▶ _Pixel coordinate listings_
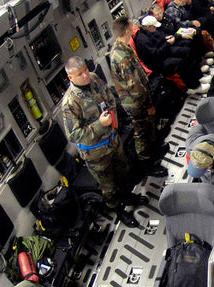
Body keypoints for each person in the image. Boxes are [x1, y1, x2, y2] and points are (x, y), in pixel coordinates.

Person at [61, 56, 147, 227]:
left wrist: (112, 116)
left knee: (123, 173)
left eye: (85, 69)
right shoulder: (70, 103)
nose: (86, 75)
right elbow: (75, 135)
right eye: (80, 74)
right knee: (108, 186)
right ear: (71, 78)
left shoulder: (93, 78)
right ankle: (119, 210)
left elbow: (109, 96)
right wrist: (100, 125)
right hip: (96, 154)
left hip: (113, 140)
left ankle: (128, 196)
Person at [108, 16, 158, 165]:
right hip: (136, 103)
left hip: (137, 99)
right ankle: (147, 163)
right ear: (128, 30)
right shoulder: (122, 56)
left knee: (148, 128)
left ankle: (153, 152)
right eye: (131, 25)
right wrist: (149, 104)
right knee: (142, 132)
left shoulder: (121, 48)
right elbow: (135, 87)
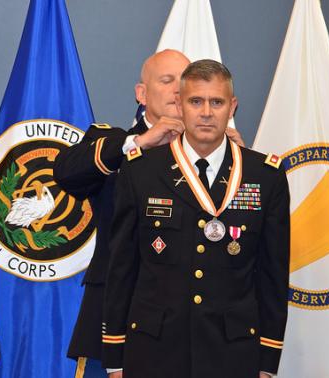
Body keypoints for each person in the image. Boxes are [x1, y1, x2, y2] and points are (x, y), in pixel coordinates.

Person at [53, 50, 244, 371]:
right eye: (167, 80)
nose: (176, 90)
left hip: (195, 322)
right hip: (118, 316)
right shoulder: (114, 141)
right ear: (141, 93)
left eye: (184, 82)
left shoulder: (220, 152)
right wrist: (138, 143)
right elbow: (66, 172)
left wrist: (234, 161)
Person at [102, 60, 290, 378]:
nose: (206, 112)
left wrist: (267, 361)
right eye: (195, 101)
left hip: (233, 352)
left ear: (232, 106)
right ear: (179, 105)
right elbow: (121, 268)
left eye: (216, 102)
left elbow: (272, 276)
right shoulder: (141, 171)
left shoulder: (265, 175)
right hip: (153, 350)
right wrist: (115, 357)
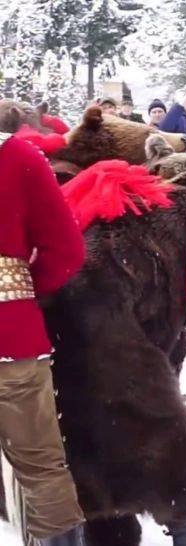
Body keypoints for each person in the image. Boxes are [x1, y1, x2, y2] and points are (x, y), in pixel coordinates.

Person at [0, 130, 88, 546]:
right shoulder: (17, 154)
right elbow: (66, 249)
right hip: (10, 334)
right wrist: (22, 293)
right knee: (39, 464)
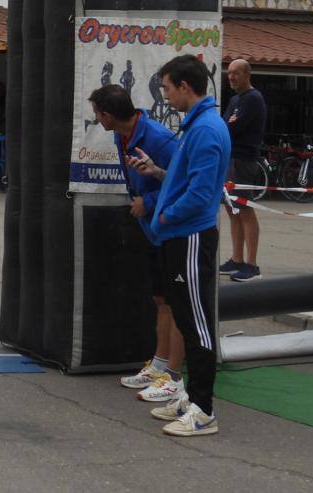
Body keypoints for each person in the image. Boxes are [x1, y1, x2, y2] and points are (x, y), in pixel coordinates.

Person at [128, 55, 229, 437]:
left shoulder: (205, 129)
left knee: (196, 323)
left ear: (186, 87)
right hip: (180, 235)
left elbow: (203, 193)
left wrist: (167, 214)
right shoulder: (198, 125)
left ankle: (204, 410)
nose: (165, 96)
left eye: (168, 88)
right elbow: (188, 178)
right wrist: (157, 173)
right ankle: (190, 397)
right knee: (187, 319)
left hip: (189, 236)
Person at [88, 85, 183, 404]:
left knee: (175, 302)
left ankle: (173, 375)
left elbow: (183, 182)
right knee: (160, 299)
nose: (96, 119)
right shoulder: (121, 134)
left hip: (173, 228)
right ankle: (158, 365)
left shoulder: (158, 138)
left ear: (107, 115)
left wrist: (150, 202)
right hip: (152, 228)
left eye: (97, 114)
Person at [221, 59, 266, 283]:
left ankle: (251, 264)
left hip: (243, 160)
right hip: (230, 159)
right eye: (229, 73)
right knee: (232, 210)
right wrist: (228, 123)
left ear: (247, 74)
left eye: (236, 73)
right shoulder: (236, 99)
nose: (231, 77)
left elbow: (232, 128)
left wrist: (229, 123)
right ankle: (236, 259)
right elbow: (224, 125)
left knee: (245, 209)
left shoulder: (253, 99)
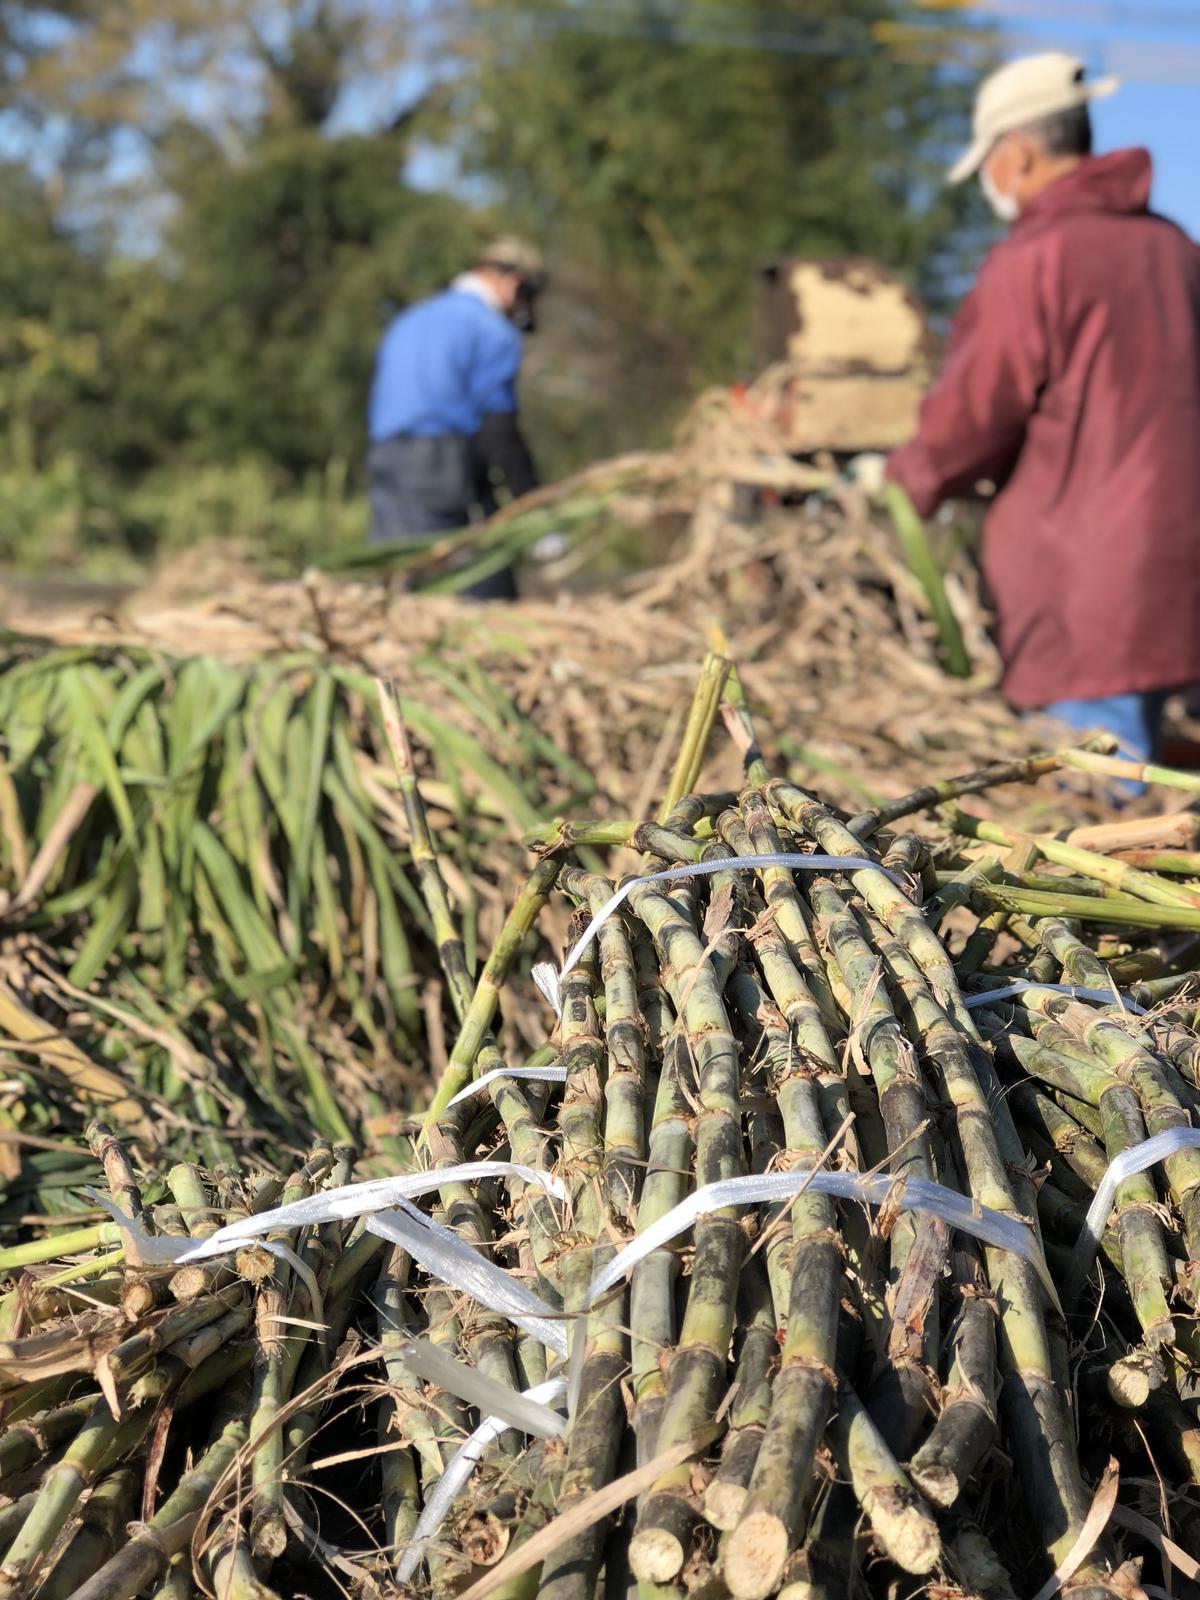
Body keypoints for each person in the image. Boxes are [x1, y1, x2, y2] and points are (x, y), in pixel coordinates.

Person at [882, 52, 1200, 778]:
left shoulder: (1034, 260)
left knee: (1095, 829)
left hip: (1088, 616)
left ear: (1016, 153)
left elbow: (967, 425)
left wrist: (902, 480)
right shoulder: (1178, 251)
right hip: (1183, 595)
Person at [366, 237, 546, 600]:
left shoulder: (409, 319)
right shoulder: (493, 331)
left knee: (400, 593)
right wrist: (537, 511)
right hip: (440, 468)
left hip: (383, 462)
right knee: (479, 601)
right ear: (514, 283)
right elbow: (499, 434)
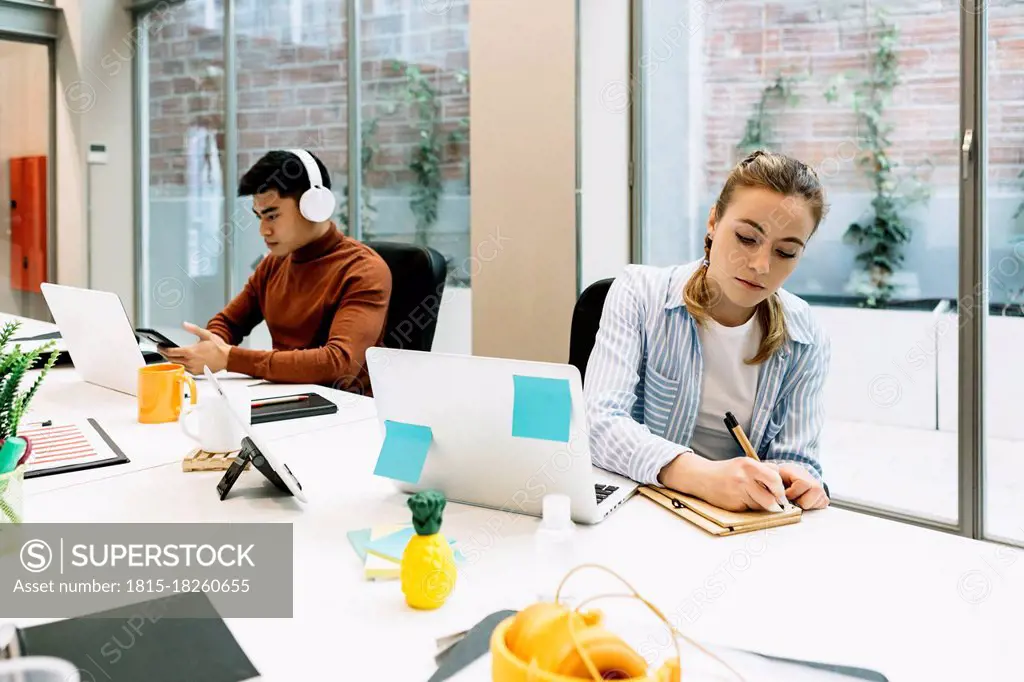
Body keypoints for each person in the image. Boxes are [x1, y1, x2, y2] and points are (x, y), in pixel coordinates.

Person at [585, 150, 831, 512]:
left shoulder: (805, 335)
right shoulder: (640, 293)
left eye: (786, 252)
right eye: (747, 238)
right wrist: (704, 477)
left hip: (740, 524)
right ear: (713, 222)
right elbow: (598, 424)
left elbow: (797, 457)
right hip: (642, 509)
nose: (761, 265)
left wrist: (798, 479)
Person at [161, 149, 392, 394]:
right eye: (259, 217)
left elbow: (338, 363)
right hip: (286, 397)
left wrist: (229, 358)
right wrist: (213, 343)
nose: (263, 230)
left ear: (314, 206)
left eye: (272, 216)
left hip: (344, 413)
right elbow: (229, 322)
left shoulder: (364, 270)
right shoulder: (274, 264)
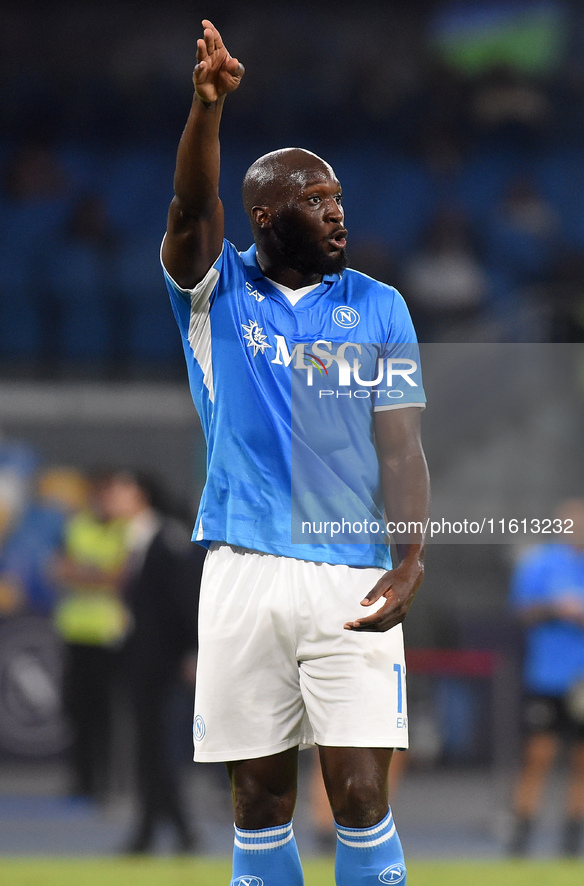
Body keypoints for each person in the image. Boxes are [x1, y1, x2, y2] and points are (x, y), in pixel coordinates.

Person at [161, 21, 429, 886]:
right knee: (259, 802)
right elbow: (188, 210)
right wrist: (207, 111)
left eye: (339, 196)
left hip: (350, 572)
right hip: (242, 568)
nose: (336, 210)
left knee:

▶ _What this task involves_
Show the lines of the records that include the string "nose".

▶ _Answer_
nose: (86, 75)
nose: (176, 90)
nose: (206, 112)
nose: (165, 96)
nose: (96, 119)
nose: (231, 77)
nose: (761, 265)
nose: (263, 230)
nose: (336, 210)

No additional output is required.